Sport and business team up for social change
- 23 March 2011
- From the section Business
Sport and corporate social responsibility is an idea that has been fighting to establish itself in the past few years.
It emerged as a theme in the latter part of the last decade, as sport and business found ways to work together towards social change. But the concept was in danger of being stopped in its tracks by the global economic downturn.
At the same time, for those projects that did manage to get off the ground, there was the danger of cynics seeing them as a cheaper option to traditional forms of sport sponsorship.
However, there is now a feeling that sport and CSR is moving close to the heart of the sponsorship agenda in its own right.

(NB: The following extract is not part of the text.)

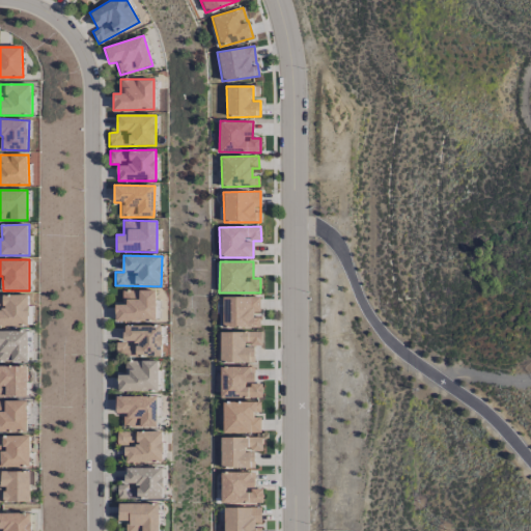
[(156,290),(121,291),(121,304),(115,304),(115,322),(156,320),(156,290)]
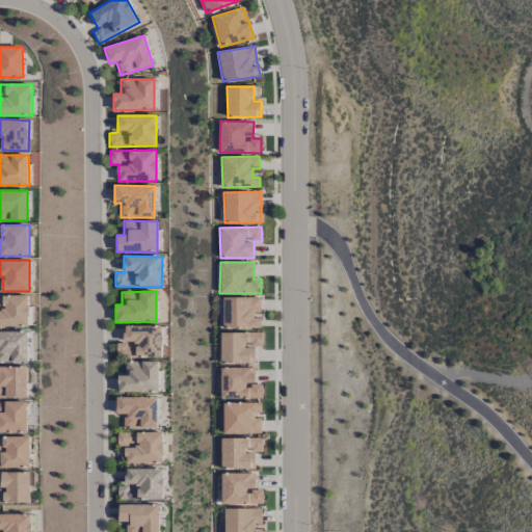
[(0,326),(30,326),(29,295),(0,295),(0,308),(1,309),(1,311),(0,311),(0,326)]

Sport, firms involved in sport business, worthwhile social projects - all are looking to come closer together.
"With the London 2012 Olympic Games a year away, and the legacy issues surrounding that event, the subject is obviously a very topical one," says Keir Gordon, of sports law practice Charles Russell, whose clients include Manchester United, Bolton Wanderers and Mercedes.

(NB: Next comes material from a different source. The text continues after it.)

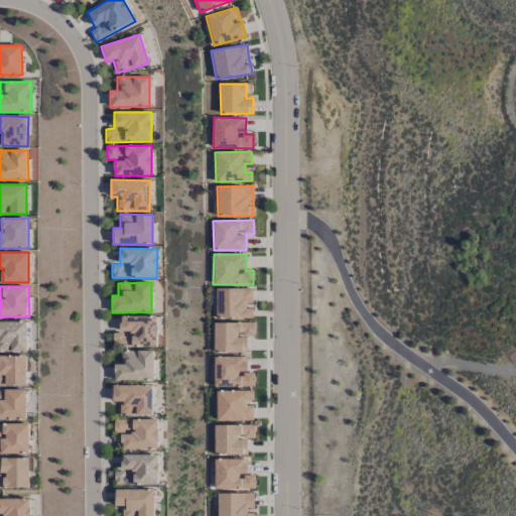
[(252,317),(252,288),(216,289),(216,318),(252,317)]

"What is clear to us, in our work in sport and with corporate clients, is that the relationship between sport and business around corporate social responsibility projects is a growing area."
And all participants are agreed that it is about more than simply giving money.
One project has seen car giant Ford working with UK football anti-racism campaign Kick It Out, engaging young people around the company's plant at Dagenham, outside London.
The partnership, which aims to educate young people around the east of London on diversity and other issues, enjoys the involvement of current and former players such as Luther Blissett, Kieron Dyer and Bobby Barnes.
'Power for change'
Heading up Kick It Out's side of things is former Aston Villa, Celtic, Pisa, Charlton, Luton and Chelsea player Paul Elliott.
"Our campaign is about using the power of football to make meaningful, sustainable change," Mr Elliott told a Sport Business Group conference discussing Sport and Social Responsibility.
"Sport is finally realising how important corporate social responsibility projects are."
He said that in the past two years, there had been 25,000 community visits by footballers, including anti-racism projects and visits to prisons.
"Football is a powerful brand for change, not just in the short and medium term, but in the long term," says Mr Elliott.
"A partnership with the right brand, such as Ford, was very important to us. We don't want to be associated with brands which just talk about CSR, but with ones who want to align their own objectives alongside ours."
Every year Ford, which has been a Champions League sponsor since its inception in 1992, and Kick It Out hold a number of events, promoting a message of "respect, inclusion and diversity" to youngsters.
"It is absolutely something that we still want to commit to, and we have remained committed through some challenging times in the past, and will be no doubt in the future," says Mitra Janes, diversity and inclusion manager of Ford.
"But there are lots of different ways that we can reach out to our communities - through giving up our own time as employees and volunteering to help a whole range of institutions.
"It is not just about handing over cash, it is about touching as many different people in as many different ways in the communities in which we operate."
Another organisation that supports projects using sport's potential to improve lives is Beyond Sport, which aims to facilitate relationships between sports projects and business backers.
In fact, its raison d'etre is to raise money and services from corporations around the globe, which are then awarded to projects Beyond Sport deems the most suitable.
Partners include Barclays, Time magazine, United airline, Unicef, Price Waterhouse Coopers and Heidrick & Struggles.
Beyond Sport will back seven community projects around the globe each year, and it estimates the packages can each be worth approximately $200,000 when the services element is taken into account, although the cash element comes in at about $15,000.
"I think this model of sponsorship, with a social element, will be the model of sport sponsorship over the next 20 years," says the man behind Beyond Sport, Nick Keller.
"I don't think we will see many blue-chip brands take up sponsorship in future without a social element.
"Sport, and sport for development, offers a corporate social responsibility vehicle that allows brands to market themselves in a different way."
He says firms involved, such as PWC, which is in the process of supporting a number of Beyond Sport initiatives around the world, can see benefits for their staff too.
And the 40-year-old former rugby player agent denies the CSR strand has vanished off the agenda, saying it has, if anything, become stronger in the past few years.
"Brands are now looking to engage employees, shareholders, clients and customers, in a more serious discourse about wider engagement with society," he insists.
"This is not just about charity, or corporate giving - it is good business to do 'good business'."
For the winning projects, he says, there is an increased profile, networking potential, confidence and business expertise.
"We are not there to help the projects survive, we are there to help them thrive," adds Mr Keller, who set up the broader Sport Industry Group business in 2001.
"Projects have to have been running for two years before we back them, apart from the new best new project category, where projects have to have been running for a year.
"We are looking for self-starting leadership, people who have started things up on their own."
Beyond Sport is looking to establish three hubs for its work, in the UK, South Africa, and US - where it is supported by major sporting bodies, including the MLB, NBA, WNBA, NFL, NHL, MLS and USOC.
"We take an emotive area of society - sport - and the issues of the times - social exclusion, conflict resolution, health and education - and act to bring these different partners, from sport, business and philanthropy, together under one roof," says Mr Keller.